Что сделать
1: Отредактируйте интервью о трансгендерном переходе: перепишите его часть между словами «О трансгендерном переходе» и «скорректировать свой пол.» включительно, заменив «журнал» на «альманах».
2: Продолжите интервью о трансгендерном переходе, начав сразу после его последнего предложения.

Фрагмент текста
Перейти к материалам
истории

«Почти весь коллектив продолжал обращаться ко мне в мужском роде» Трансгендер из Санкт-Петербурга о том, как скорректировала пол — и была уволена из-за списка запрещенных для женщин профессий

Источник: Meduza
Александрина Гор для «Медузы»

В июле 2017 года печатник Анастасия Васильева (имя изменено по просьбе героини), скорректировавшая свой биологический пол, сменила его и в документах — с мужского на женский — и сразу же была уволена из компании, где проработала больше десяти лет. Причиной стало действующее в России с 2000 года постановление о 456 профессиях, запрещенных для женщин: они считаются слишком трудными, опасными или вредными. Профессия печатника входит в этот список. Васильева обратилась в суд, чтобы доказать несправедливость своего увольнения, а заодно и то, что список запрещенных профессий — не забота о женщинах, а дискриминация. «Медуза» поговорила с Анастасией о непредвиденных сложностях, с которыми ей пришлось столкнуться во время и после трансгендерного перехода.

О трансгендерном переходе

Что со мной что-то не так, я начала понимать, когда еще училась в школе. Но что именно — я не могла сформулировать. Тогда я знала только, что есть геи, то есть люди нетрадиционной ориентации, и есть натуралы. Стала пытаться вписать себя в эту концепцию. Думая, что я гей, искала себя с мужчинами. Но чувствовала, что это все равно не то. Ближе, но не то. 

О существовании транссексуалов я узнала в училище. Это был, наверное, 1993 год. Мне попался в руки журнал — не помню название, но не бульварная газетенка — с достаточно подробной статьей с фотографиями. Для меня стало шоком то, насколько все описанное оказалось мне созвучно. И я задумалась о том, что хочу скорректировать свой пол.

Исходные данные
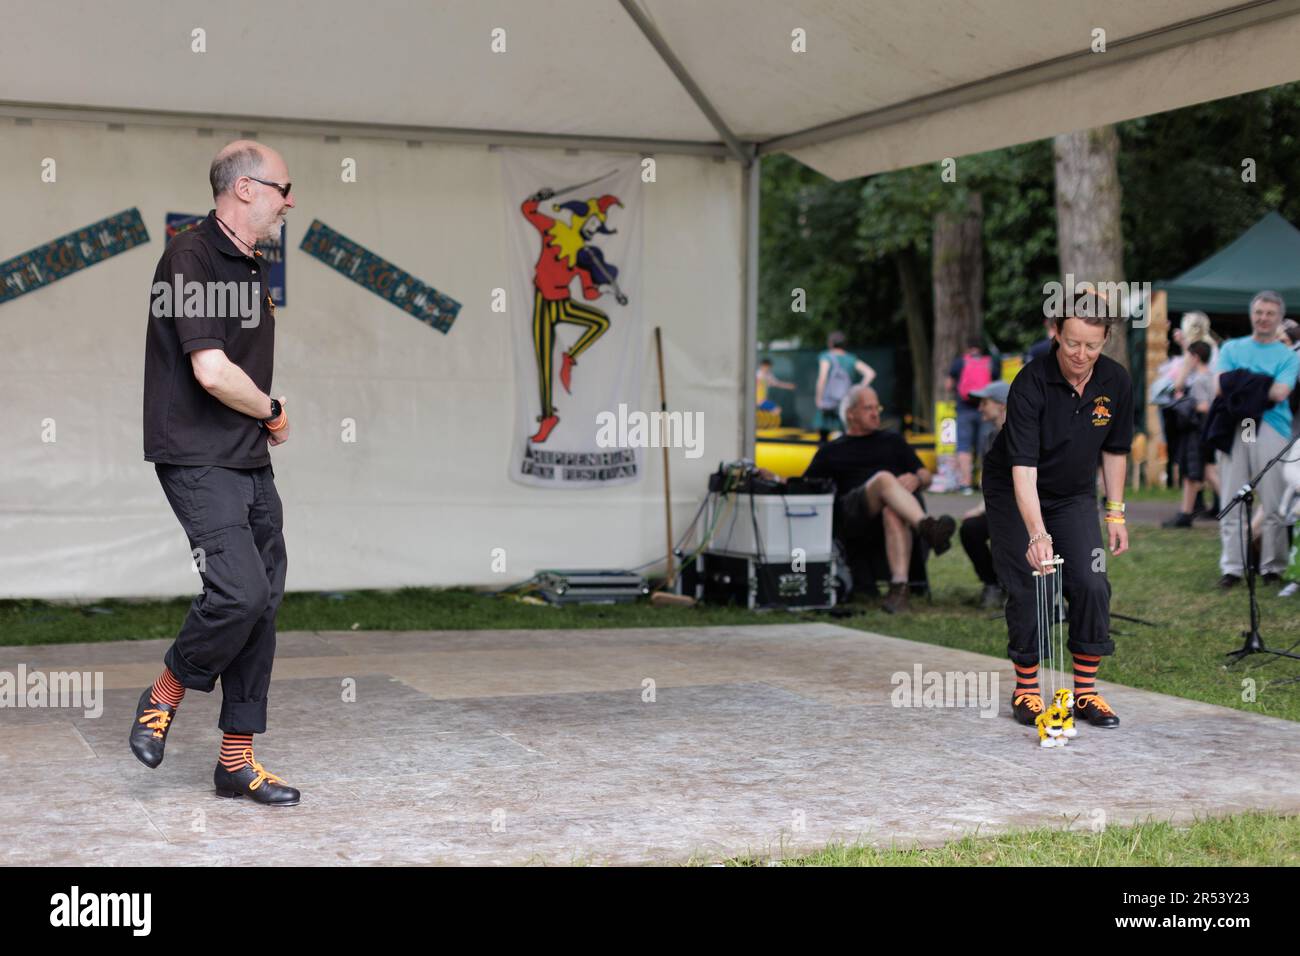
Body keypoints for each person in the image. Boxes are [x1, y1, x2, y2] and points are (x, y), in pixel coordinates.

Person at [133, 140, 300, 806]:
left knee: (263, 601)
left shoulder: (250, 264)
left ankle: (237, 760)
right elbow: (209, 370)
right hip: (199, 457)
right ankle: (165, 692)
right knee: (236, 592)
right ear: (246, 189)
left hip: (247, 458)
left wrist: (258, 426)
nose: (290, 202)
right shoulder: (189, 259)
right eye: (285, 188)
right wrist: (275, 411)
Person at [982, 311, 1134, 731]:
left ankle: (1085, 692)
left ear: (1105, 341)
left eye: (1092, 345)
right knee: (1030, 582)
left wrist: (1115, 512)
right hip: (1015, 489)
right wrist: (1037, 534)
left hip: (1072, 494)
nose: (1081, 354)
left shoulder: (1116, 381)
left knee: (1091, 580)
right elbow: (1023, 470)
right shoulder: (1030, 383)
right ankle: (1026, 689)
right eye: (1072, 343)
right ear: (1056, 335)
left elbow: (1116, 449)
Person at [801, 385, 956, 613]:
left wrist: (915, 479)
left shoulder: (892, 440)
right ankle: (928, 527)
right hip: (851, 514)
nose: (876, 413)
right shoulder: (832, 450)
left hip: (889, 512)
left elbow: (925, 475)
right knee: (884, 479)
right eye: (868, 408)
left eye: (877, 407)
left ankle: (899, 589)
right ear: (850, 413)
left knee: (892, 511)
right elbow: (806, 485)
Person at [1214, 291, 1299, 589]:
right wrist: (1261, 382)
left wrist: (1242, 381)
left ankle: (1272, 566)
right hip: (1237, 425)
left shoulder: (1287, 357)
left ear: (1279, 319)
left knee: (1273, 499)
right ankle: (1233, 567)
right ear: (1252, 315)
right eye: (1259, 312)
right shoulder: (1231, 347)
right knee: (1232, 496)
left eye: (1270, 314)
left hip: (1272, 426)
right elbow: (1220, 385)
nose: (1263, 318)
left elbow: (1280, 393)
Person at [957, 380, 1010, 608]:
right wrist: (981, 507)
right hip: (1000, 507)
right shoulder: (989, 438)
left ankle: (1018, 587)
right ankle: (993, 583)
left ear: (1001, 405)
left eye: (985, 403)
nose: (980, 408)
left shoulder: (1026, 435)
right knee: (971, 528)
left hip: (1025, 509)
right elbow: (990, 483)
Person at [1161, 341, 1216, 528]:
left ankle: (1186, 513)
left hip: (1197, 429)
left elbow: (1205, 405)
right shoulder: (1210, 376)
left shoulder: (1200, 379)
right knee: (1207, 472)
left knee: (1194, 472)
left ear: (1195, 357)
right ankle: (1186, 511)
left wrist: (1186, 403)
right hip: (1205, 430)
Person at [946, 335, 1002, 493]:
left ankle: (965, 483)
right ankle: (985, 483)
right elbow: (995, 385)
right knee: (985, 446)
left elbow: (949, 385)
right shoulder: (990, 362)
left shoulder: (960, 362)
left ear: (967, 347)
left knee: (963, 446)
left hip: (964, 408)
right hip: (985, 409)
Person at [814, 331, 875, 443]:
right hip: (845, 401)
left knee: (823, 435)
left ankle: (824, 458)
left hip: (828, 402)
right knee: (845, 434)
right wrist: (858, 390)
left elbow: (822, 378)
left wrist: (818, 399)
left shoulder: (826, 356)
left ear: (830, 343)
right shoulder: (851, 359)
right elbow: (870, 373)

Ответы к заданиям
1:
О трансгендерном переходе

Что со мной что-то не так, я начала понимать, когда еще училась в школе. Но что именно — я не могла сформулировать. Тогда я знала только, что есть геи, то есть люди нетрадиционной ориентации, и есть натуралы. Стала пытаться вписать себя в эту концепцию. Думая, что я гей, искала себя с мужчинами. Но чувствовала, что это все равно не то. Ближе, но не то. 

О существовании транссексуалов я узнала в училище. Это был, наверное, 1993 год. Мне попался в руки альманах — не помню название, но не бульварная газетенка — с достаточно подробной статьей с фотографиями. Для меня стало шоком то, насколько все описанное оказалось мне созвучно. И я задумалась о том, что хочу скорректировать свой пол.

2:
Мешало два соображения. Во-первых, я не понимала, как буду получать удовольствие. Во-вторых, мне же нравились женщины! Это остановило меня на долгие годы. Я продолжала знакомиться с девушками, не все гладко было, но потом я нашла ту, с которой у нас стало получаться все. С самого начала она узнала, что я переодеваюсь в женскую одежду, что со мной не все просто. Ее это не смутило. И я подумала, что нашла свою семью. Это было 17 лет назад. У нас почти сразу родилась дочь. Года три-четыре после ее рождения все было более-менее в порядке. 

А потом вернулось ощущение, что что-то не так. Да, у меня есть семья, ребенок. Это «не то» начало грызть меня изнутри. Мы разговаривали с женой (я называю ее так, хотя официально мы не были в браке). Я знала, что она принимает меня такой, какая я есть. Мне повезло, потому что тяжело найти человека, который воспринимает тебя вне пола. Но с другой стороны, жена хотела защитить нашего ребенка — и тормозила меня в моем желании все-таки сделать шаг и изменить ситуацию. Так прошло много лет.

Александрина Гор для «Медузы»

В какой-то момент я поняла, что не выдерживаю. Что если ничего не предприму, то что-нибудь сделаю с собой, потому что в такой ситуации жить не могу и не буду. И я начала употреблять гормональные препараты. Вскоре это было уже сложно скрывать. Жена делала вид, что не понимает, в чем дело, хотя, конечно же, понимала. А потом я ушла из семьи, потому что, как мне казалось, встретила любовь всей своей жизни. Я стала воплощать свой план-переход. Пошла к эндокринологу, сдала необходимые тесты, стала делать электроэпиляцию. Раньше это было сложно представить, потому что мы думали о ребенке, а не о том, что время уходит. 

Кроме семейных обстоятельств, препятствием на моем пути была необходимость принять свою гомосексуальность, как бы ни парадоксально это звучало. Но однажды я поняла, что я могу любить женщину, что я люблю ее, и это не должно меня беспокоить. И только потом я прочитала, что достаточно большой процент транссексуальных женщин являются гомосексуальными. Информация вообще очень важна. Ее отсутствие может искажать действительность, мешать принять решение, стать причиной суицида. Люди должны знать, должны понимать.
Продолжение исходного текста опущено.